Squarepoint Services US LLC seeks a Systems Specialist for its New York, New York location.
Duties: Manage the companies’ HPC Slurm clusters, scheduling and configuration. Deploy Prometheus and Grafana Metrics for real-time monitoring. Manage Python/Pandas and kdb/q data analysis for reporting to stakeholders and management efficiency of code, use of hardware. Deploy bespoke plugins in C to improve features for users. Deal with support issues within user code and optimize workloads for hardware. Optimize Nvidia GPU configuration for multi-node machine learning models.
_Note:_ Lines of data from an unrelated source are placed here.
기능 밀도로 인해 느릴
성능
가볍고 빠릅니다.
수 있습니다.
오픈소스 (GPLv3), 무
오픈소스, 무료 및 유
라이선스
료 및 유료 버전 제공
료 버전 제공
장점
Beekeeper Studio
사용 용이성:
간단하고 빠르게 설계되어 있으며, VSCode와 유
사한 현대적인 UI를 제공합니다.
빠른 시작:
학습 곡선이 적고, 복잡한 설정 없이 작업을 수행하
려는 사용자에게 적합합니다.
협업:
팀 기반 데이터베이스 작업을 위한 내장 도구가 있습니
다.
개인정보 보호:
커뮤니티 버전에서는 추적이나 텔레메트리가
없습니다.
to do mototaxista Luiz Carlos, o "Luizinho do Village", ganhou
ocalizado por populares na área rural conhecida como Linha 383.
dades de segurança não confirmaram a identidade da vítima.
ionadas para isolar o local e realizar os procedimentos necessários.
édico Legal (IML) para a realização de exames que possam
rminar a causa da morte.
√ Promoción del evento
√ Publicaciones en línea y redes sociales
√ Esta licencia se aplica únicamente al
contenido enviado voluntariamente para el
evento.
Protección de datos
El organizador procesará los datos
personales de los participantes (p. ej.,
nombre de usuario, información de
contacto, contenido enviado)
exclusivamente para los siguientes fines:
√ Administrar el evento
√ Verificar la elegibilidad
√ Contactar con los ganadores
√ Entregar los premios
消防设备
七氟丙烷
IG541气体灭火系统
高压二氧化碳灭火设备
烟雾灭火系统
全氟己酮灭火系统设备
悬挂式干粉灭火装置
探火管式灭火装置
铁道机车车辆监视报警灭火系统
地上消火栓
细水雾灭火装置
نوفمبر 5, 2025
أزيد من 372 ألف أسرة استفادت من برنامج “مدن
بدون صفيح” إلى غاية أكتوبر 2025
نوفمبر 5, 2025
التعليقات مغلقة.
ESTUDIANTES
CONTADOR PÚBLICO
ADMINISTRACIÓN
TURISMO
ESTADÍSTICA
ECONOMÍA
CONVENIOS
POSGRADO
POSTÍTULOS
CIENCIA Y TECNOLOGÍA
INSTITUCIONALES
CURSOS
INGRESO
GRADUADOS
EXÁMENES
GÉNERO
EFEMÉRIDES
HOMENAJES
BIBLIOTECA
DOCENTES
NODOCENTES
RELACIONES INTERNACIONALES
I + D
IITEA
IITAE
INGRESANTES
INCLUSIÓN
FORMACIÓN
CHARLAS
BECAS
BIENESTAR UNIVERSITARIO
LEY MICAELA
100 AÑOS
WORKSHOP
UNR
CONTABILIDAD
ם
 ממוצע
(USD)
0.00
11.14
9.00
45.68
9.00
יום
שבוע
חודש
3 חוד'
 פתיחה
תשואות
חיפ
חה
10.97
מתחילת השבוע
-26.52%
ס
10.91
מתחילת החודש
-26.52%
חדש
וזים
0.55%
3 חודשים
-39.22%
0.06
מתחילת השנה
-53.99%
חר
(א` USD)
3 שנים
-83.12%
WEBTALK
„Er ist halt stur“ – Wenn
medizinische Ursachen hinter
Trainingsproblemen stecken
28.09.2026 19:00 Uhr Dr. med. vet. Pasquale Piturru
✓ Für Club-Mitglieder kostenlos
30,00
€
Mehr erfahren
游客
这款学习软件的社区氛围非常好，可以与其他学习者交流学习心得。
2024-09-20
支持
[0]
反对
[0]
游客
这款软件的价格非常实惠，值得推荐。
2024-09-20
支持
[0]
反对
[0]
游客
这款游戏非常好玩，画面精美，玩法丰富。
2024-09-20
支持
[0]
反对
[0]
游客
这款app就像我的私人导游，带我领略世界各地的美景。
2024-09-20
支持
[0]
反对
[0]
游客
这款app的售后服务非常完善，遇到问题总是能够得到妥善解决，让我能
Requirements: Must have a minimum of a Master’s degree or foreign equivalent in any STEM (Science, Technology, Engineering, or Math) field of study and 2 years of experience as a HPC Engineer, Systems Engineer/Specialist, Site Reliability Engineer, or related position for an investment/asset management organization. Will also accept a Bachelor’s degree or foreign equivalent in the above disciplines and 5 years of progressive, post-baccalaureate experience as stated above. Must have at least two (2) years of employment experience with each of the following required skills: Deploying Slurm Clusters and optimizing scheduling of high throughput workloads; Debugging system problems and optimizing kernels in Linux; Data analysis in Python – Pandas; Working with Nvidia GPUs, optimizing workloads for hardware and networking stacks; Using KDB/Q for data analysis and debugging user workflows; Live monitoring of clusters using Prometheus and Grafana.
Salary / Rate Minimum/yr: $200,000
Salary / Rate Maximum/yr: $250000
40 hours/week. The minimum and maximum salary/rate information above include only base salary or base hourly rate. It does not include any other type of compensation or benefits that may be available. Squarepoint is an EEO/AA employer.